Tapi, nyatanya ada yang menjawab MUNGKIN (26,8%). Yang menjawab begini adalah pribadi-pribadi yang kuliahnya mencapai semester dua digit, sudah garap skripsi lebih dari lima bulan, dan hampir DO. Alasan mereka amat ndakik-ndakik, Mulai dari yang penting niat, antara dosen dan mahasiswa harus sehati sepikiran, skripsi tidak butuh penelitian berlarut-larut, dosen baik hati dan alasan-alasan yang mengundang kepruk lainnya.
Ada juga yang menjawab, “Mengalami sendiri, pakai simulasi alat sih, jadi nggak ribet. Sambil running simulasi, sambil garap. Kebetulan banyak skripsi temen temanya sama, jadi nyari dasar teori juga nggak ribet. Beruntungnya lagi dosbing hampir tiap hari di kampus dan selalu nanyain lewat WA. Intinya lucky aja sih :p.”
Ya, nggak semua dosen sebaik dosenmu 🙁
Di jurusan saya, kalau ada dua mahasiswa yang mengajukan tema skripsi yang sama, jurusan akan membuatkan sidang mendadak untuk menentukan siapa yang berhak memakai tema itu. Juga cerita temen-temen saya di pertanian agroteknologi, penelitian menanam wortel, wortelnya nggak numbuh sempurna, ulang lagi menanam wortel sampai masa panen. Apakah hati mereka tidak tersayat-sayat ketika membaca postingan junjungan saya itu? Apakah mereka tidak niat dan tidak fokes dan hanya hapean saja?

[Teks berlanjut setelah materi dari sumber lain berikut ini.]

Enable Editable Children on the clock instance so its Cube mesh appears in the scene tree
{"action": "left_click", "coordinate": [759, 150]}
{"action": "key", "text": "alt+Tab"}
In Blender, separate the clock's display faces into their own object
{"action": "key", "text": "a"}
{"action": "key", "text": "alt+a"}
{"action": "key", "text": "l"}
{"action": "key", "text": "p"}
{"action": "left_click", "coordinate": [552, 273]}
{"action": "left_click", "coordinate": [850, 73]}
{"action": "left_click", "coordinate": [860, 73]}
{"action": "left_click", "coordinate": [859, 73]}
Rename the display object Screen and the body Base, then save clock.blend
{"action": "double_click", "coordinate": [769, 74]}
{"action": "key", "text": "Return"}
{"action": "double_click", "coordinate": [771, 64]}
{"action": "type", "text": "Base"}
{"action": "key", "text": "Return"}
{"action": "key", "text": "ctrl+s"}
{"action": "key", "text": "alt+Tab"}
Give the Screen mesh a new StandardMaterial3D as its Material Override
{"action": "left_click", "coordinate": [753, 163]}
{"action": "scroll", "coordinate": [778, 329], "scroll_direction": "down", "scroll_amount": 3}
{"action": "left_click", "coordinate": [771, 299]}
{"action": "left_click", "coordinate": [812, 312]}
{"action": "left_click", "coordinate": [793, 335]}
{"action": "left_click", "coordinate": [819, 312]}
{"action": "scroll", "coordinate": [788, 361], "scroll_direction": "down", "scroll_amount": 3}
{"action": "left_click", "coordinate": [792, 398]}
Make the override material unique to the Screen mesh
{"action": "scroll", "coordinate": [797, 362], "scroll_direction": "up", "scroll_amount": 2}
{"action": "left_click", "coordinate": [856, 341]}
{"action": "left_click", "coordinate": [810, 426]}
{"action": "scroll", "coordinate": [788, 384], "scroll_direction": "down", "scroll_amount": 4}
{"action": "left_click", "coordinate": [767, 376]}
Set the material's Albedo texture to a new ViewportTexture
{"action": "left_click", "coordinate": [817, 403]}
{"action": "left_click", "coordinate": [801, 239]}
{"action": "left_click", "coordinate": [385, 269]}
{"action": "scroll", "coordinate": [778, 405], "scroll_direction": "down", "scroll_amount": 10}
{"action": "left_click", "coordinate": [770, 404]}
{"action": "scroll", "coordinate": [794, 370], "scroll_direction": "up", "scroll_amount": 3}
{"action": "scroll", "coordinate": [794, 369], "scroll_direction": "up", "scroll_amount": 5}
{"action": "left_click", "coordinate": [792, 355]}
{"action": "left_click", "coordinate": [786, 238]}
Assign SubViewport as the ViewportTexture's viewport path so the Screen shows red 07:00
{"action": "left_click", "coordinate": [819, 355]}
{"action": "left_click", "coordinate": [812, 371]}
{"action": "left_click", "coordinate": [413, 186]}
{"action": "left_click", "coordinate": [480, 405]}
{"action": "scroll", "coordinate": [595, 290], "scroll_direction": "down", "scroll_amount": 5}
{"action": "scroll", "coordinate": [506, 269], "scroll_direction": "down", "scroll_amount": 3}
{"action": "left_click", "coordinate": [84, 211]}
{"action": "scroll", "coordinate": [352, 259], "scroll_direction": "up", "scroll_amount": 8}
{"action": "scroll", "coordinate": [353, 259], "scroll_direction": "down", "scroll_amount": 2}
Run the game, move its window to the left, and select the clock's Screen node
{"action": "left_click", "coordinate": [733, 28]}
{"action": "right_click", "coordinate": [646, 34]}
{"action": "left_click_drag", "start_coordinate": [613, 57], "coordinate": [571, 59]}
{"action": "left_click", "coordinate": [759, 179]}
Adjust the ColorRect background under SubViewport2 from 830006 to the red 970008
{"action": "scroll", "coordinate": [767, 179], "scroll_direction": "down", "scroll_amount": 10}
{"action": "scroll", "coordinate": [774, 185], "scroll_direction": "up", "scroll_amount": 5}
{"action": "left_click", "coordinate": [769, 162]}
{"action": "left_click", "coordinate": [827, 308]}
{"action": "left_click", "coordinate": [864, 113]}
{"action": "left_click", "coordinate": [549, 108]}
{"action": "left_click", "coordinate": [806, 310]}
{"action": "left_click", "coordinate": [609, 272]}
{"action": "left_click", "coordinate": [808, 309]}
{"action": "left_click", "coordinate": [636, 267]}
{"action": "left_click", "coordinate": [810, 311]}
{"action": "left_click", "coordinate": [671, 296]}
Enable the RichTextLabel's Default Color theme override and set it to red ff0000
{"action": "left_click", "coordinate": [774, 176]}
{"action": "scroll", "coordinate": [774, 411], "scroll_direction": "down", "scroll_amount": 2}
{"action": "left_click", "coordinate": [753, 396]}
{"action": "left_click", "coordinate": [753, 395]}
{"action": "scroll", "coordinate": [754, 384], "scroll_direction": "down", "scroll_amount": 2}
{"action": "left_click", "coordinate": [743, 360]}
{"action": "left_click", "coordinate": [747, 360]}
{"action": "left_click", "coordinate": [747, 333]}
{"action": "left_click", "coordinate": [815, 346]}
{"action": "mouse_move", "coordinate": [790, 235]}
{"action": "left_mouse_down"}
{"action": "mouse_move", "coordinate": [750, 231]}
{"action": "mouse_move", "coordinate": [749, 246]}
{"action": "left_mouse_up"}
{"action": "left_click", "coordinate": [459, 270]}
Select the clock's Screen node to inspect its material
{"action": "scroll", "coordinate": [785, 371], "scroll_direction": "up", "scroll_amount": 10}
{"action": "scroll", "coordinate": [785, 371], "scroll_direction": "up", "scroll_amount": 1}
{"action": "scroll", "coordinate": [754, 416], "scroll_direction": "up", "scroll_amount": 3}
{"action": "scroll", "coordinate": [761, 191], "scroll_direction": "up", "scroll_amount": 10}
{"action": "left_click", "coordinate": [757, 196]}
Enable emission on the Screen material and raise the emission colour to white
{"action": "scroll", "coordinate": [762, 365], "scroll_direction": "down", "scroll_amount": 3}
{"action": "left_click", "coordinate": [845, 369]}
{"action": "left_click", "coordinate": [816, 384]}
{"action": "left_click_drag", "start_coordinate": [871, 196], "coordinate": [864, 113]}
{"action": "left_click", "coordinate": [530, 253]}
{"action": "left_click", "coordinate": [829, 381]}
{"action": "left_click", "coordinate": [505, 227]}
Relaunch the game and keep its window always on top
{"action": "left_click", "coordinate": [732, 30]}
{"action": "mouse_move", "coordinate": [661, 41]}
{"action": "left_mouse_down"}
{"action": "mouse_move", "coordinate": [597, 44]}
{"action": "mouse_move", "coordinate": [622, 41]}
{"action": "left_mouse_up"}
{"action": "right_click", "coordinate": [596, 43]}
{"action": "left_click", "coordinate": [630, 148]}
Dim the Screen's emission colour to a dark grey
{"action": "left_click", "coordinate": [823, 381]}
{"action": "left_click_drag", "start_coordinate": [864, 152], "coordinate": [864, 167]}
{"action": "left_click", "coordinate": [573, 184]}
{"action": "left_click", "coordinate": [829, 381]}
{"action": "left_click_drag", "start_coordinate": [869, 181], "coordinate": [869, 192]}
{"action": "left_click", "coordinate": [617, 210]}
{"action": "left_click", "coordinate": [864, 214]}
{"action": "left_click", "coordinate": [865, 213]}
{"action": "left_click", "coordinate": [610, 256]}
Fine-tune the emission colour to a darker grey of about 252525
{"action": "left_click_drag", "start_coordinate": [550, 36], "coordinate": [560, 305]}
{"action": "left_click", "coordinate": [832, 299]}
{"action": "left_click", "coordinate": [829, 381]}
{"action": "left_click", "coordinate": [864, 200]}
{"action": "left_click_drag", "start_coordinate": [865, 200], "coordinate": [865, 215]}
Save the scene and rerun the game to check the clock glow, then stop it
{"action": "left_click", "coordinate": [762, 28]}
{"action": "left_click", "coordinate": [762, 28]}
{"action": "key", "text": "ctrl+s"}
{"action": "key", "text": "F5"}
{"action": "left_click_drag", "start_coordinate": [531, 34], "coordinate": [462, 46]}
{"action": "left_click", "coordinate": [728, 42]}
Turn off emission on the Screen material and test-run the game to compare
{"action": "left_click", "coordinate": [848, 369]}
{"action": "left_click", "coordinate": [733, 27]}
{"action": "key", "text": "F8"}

Junjunganqu, Tere Liye, bukan kami mengeluh dan membela diri. Ini soal masing-masing kampus dan fakultas memiliki kebijakan dan peraturan yang berbeda. Untuk menyusun skripsi bersih (maksudnya belum dicoret-coret sama dosen), 2 minggu sih masih mungkin. Namun, untuk sampai menjalankan proses sidang, dapat nilai A, kok saya rasa bagai berharap Arsenal juara Liga Champions. Kemungkinan yang, aeess … nggak jadilah.